We’ve seen the premise before: a young couple leaving behind the hustle and bustle of city life after a miscarriage leaves their marriage strained. They settle into a country house, an isolated place that’s been in the guy’s family for generations, only to suffer an onslaught of the most pedestrian thrills and predictable plotting imaginable. There’s a trunk loaded with spooky family heirlooms, a human skull that’s unearthed in the front yard and, of course, a climactic possession that you’ll see coming well before anything actually gets around to happening.

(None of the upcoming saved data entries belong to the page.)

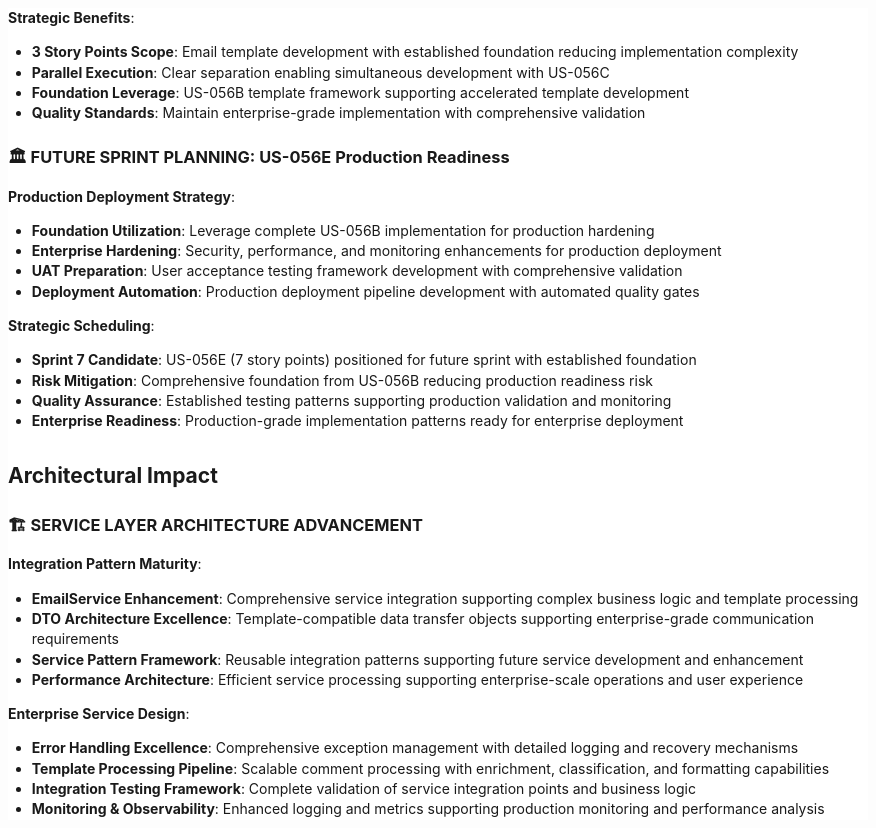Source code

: **Strategic Benefits**:

- **3 Story Points Scope**: Email template development with established foundation reducing implementation complexity
- **Parallel Execution**: Clear separation enabling simultaneous development with US-056C
- **Foundation Leverage**: US-056B template framework supporting accelerated template development
- **Quality Standards**: Maintain enterprise-grade implementation with comprehensive validation

### 🏛️ **FUTURE SPRINT PLANNING**: US-056E Production Readiness

**Production Deployment Strategy**:

- **Foundation Utilization**: Leverage complete US-056B implementation for production hardening
- **Enterprise Hardening**: Security, performance, and monitoring enhancements for production deployment
- **UAT Preparation**: User acceptance testing framework development with comprehensive validation
- **Deployment Automation**: Production deployment pipeline development with automated quality gates

**Strategic Scheduling**:

- **Sprint 7 Candidate**: US-056E (7 story points) positioned for future sprint with established foundation
- **Risk Mitigation**: Comprehensive foundation from US-056B reducing production readiness risk
- **Quality Assurance**: Established testing patterns supporting production validation and monitoring
- **Enterprise Readiness**: Production-grade implementation patterns ready for enterprise deployment

## Architectural Impact

### 🏗️ **SERVICE LAYER ARCHITECTURE ADVANCEMENT**

**Integration Pattern Maturity**:

- **EmailService Enhancement**: Comprehensive service integration supporting complex business logic and template processing
- **DTO Architecture Excellence**: Template-compatible data transfer objects supporting enterprise-grade communication requirements
- **Service Pattern Framework**: Reusable integration patterns supporting future service development and enhancement
- **Performance Architecture**: Efficient service processing supporting enterprise-scale operations and user experience

**Enterprise Service Design**:

- **Error Handling Excellence**: Comprehensive exception management with detailed logging and recovery mechanisms
- **Template Processing Pipeline**: Scalable comment processing with enrichment, classification, and formatting capabilities
- **Integration Testing Framework**: Complete validation of service integration points and business logic
- **Monitoring & Observability**: Enhanced logging and metrics supporting production monitoring and performance analysis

Most surprising is that Fertile Ground comes to us courtesy of some filmmakers who should’ve known better. Director Adam Gierasch has yet to find his filmmaker’s legs, but his Night of the Demons remake at least benefited from a decent pace and some minor setpieces. It’s a far cry from the lethargic pace of this mess, which a friend accurately summed up as a Lifetime horror movie. Nothing happens here. Wife wanders around looking suspicious, husband becomes increasing hostile. Wash, rinse, repeat. Blah.
Gierasch co-wrote this dud with Jace Anderson, and together these guys have been responsible for penning some pretty entertaining genre films. Say what you will about Dario Argento’s Mother of Tears (and I’m sure you have), but it wasn’t boring. Ditto the duo’s Toolbox Murders remake, which had quite a lot to enjoy before fizzling out with an incoherent climax. It’s just hard to say what the hell happened with Fertile Ground. Not only is it uneventful, but every story note has been mined to far greater success in dozens of genre films. One assumes Fertile Ground will veer off into an unexpected direction at some point, but alas, it adheres to its pedestrian nature until the bitter end.
What good is a horror film without scares or suspense? Without likable characters or effective direction? It’s worthless, and that’s exactly right when discussing this junk. When the only memorable aspect happens to be the bare breasts of actress Leisha Hailey, it’s obvious the filmmakers have failed in their intentions – whatever they were. Fertile Ground begs the question: Why did they bother? I can’t answer that, but what I can say is that just because they did doesn’t mean you should. Give it a miss. Anything else you do with your time is better spent.
Lionsgate brings Fertile Ground to DVD with a 1.78:1 transfer that offers pretty stunning clarity and detail for standard definition. Picture quality is rather strong, without any of the distracting artifacting that seems to plague the majority of new releases. And the Dolby Digital 5.1 track is also no slouch with rich and textured music making the film seem more exciting than it really is. Dialogue is always clear and remains the dominant sound, while noises creak in stereo channels. Not a bad way to experience this film.
The DVD commentary is a fair listen, consisting of an enjoyable discussion with Gierasch, Anderson and Hailey. Nothing revelatory, but fans of the film, or the writing duo in general, will probably enjoy this talk. The only other extra feature on the disc is a storyboard gallery. A light smattering of supplements to be sure, but credit Lionsgate for bothering.
Fertile Ground isn’t worth much. It’s a frustrating experience as the writer and director have some entertaining films on their resume – this simply doesn’t happen to be one of them. Instead, it’s illustrative of the lack of quality control under the After Dark banner. I watched this so you don’t have to. Don’t let my wasted weekend be in vain.